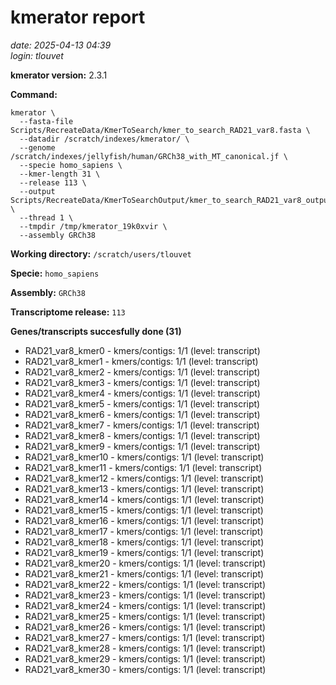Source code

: # kmerator report
*date: 2025-04-13 04:39*  
*login: tlouvet*

**kmerator version:** 2.3.1

**Command:**

```
kmerator \
  --fasta-file Scripts/RecreateData/KmerToSearch/kmer_to_search_RAD21_var8.fasta \
  --datadir /scratch/indexes/kmerator/ \
  --genome /scratch/indexes/jellyfish/human/GRCh38_with_MT_canonical.jf \
  --specie homo_sapiens \
  --kmer-length 31 \
  --release 113 \
  --output Scripts/RecreateData/KmerToSearchOutput/kmer_to_search_RAD21_var8_output \
  --thread 1 \
  --tmpdir /tmp/kmerator_19k0xvir \
  --assembly GRCh38
```

**Working directory:** `/scratch/users/tlouvet`

**Specie:** `homo_sapiens`

**Assembly:** `GRCh38`

**Transcriptome release:** `113`

**Genes/transcripts succesfully done (31)**

- RAD21_var8_kmer0 - kmers/contigs: 1/1 (level: transcript)
- RAD21_var8_kmer1 - kmers/contigs: 1/1 (level: transcript)
- RAD21_var8_kmer2 - kmers/contigs: 1/1 (level: transcript)
- RAD21_var8_kmer3 - kmers/contigs: 1/1 (level: transcript)
- RAD21_var8_kmer4 - kmers/contigs: 1/1 (level: transcript)
- RAD21_var8_kmer5 - kmers/contigs: 1/1 (level: transcript)
- RAD21_var8_kmer6 - kmers/contigs: 1/1 (level: transcript)
- RAD21_var8_kmer7 - kmers/contigs: 1/1 (level: transcript)
- RAD21_var8_kmer8 - kmers/contigs: 1/1 (level: transcript)
- RAD21_var8_kmer9 - kmers/contigs: 1/1 (level: transcript)
- RAD21_var8_kmer10 - kmers/contigs: 1/1 (level: transcript)
- RAD21_var8_kmer11 - kmers/contigs: 1/1 (level: transcript)
- RAD21_var8_kmer12 - kmers/contigs: 1/1 (level: transcript)
- RAD21_var8_kmer13 - kmers/contigs: 1/1 (level: transcript)
- RAD21_var8_kmer14 - kmers/contigs: 1/1 (level: transcript)
- RAD21_var8_kmer15 - kmers/contigs: 1/1 (level: transcript)
- RAD21_var8_kmer16 - kmers/contigs: 1/1 (level: transcript)
- RAD21_var8_kmer17 - kmers/contigs: 1/1 (level: transcript)
- RAD21_var8_kmer18 - kmers/contigs: 1/1 (level: transcript)
- RAD21_var8_kmer19 - kmers/contigs: 1/1 (level: transcript)
- RAD21_var8_kmer20 - kmers/contigs: 1/1 (level: transcript)
- RAD21_var8_kmer21 - kmers/contigs: 1/1 (level: transcript)
- RAD21_var8_kmer22 - kmers/contigs: 1/1 (level: transcript)
- RAD21_var8_kmer23 - kmers/contigs: 1/1 (level: transcript)
- RAD21_var8_kmer24 - kmers/contigs: 1/1 (level: transcript)
- RAD21_var8_kmer25 - kmers/contigs: 1/1 (level: transcript)
- RAD21_var8_kmer26 - kmers/contigs: 1/1 (level: transcript)
- RAD21_var8_kmer27 - kmers/contigs: 1/1 (level: transcript)
- RAD21_var8_kmer28 - kmers/contigs: 1/1 (level: transcript)
- RAD21_var8_kmer29 - kmers/contigs: 1/1 (level: transcript)
- RAD21_var8_kmer30 - kmers/contigs: 1/1 (level: transcript)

--- --- ---

Directions for this task: Copy out, word for word, only the lines from the one with "- RAD21_var8_kmer26 - kmers/contigs: 1/1" through the last line of the material above.

Exercise answer:
- RAD21_var8_kmer26 - kmers/contigs: 1/1 (level: transcript)
- RAD21_var8_kmer27 - kmers/contigs: 1/1 (level: transcript)
- RAD21_var8_kmer28 - kmers/contigs: 1/1 (level: transcript)
- RAD21_var8_kmer29 - kmers/contigs: 1/1 (level: transcript)
- RAD21_var8_kmer30 - kmers/contigs: 1/1 (level: transcript)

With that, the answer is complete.